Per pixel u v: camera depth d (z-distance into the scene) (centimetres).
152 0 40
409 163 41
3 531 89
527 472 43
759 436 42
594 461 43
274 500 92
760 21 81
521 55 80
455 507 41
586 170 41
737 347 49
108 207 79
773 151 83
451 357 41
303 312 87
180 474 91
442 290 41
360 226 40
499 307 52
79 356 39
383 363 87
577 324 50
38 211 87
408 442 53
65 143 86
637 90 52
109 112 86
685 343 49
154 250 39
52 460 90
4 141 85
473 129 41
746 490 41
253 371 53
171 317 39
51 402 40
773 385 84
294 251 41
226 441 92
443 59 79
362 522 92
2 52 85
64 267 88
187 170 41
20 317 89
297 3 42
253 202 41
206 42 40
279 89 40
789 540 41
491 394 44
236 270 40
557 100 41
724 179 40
==========
## EXERCISE DETAILS:
Copy the listing in full, and keep every word exactly as it is.

## COMPLETED EXERCISE:
Per pixel u v: camera depth d (z-distance into the scene) (centimetres).
152 0 40
409 163 41
3 531 89
527 472 43
759 436 42
594 461 43
274 500 92
760 21 81
521 55 80
455 507 41
586 170 41
737 347 49
108 207 79
773 151 83
451 357 41
303 312 87
180 474 91
442 290 41
360 226 40
499 307 52
79 356 39
383 363 87
577 324 50
38 211 87
408 442 53
65 143 86
637 90 52
109 112 86
685 343 49
154 250 39
52 460 90
4 141 85
473 129 41
746 490 41
253 371 53
171 317 39
51 402 40
773 385 84
294 251 41
226 441 92
443 59 79
362 522 92
2 52 85
64 267 88
187 170 41
20 317 89
297 3 42
253 202 41
206 42 40
279 89 40
789 540 41
491 394 44
236 270 40
557 100 41
724 179 40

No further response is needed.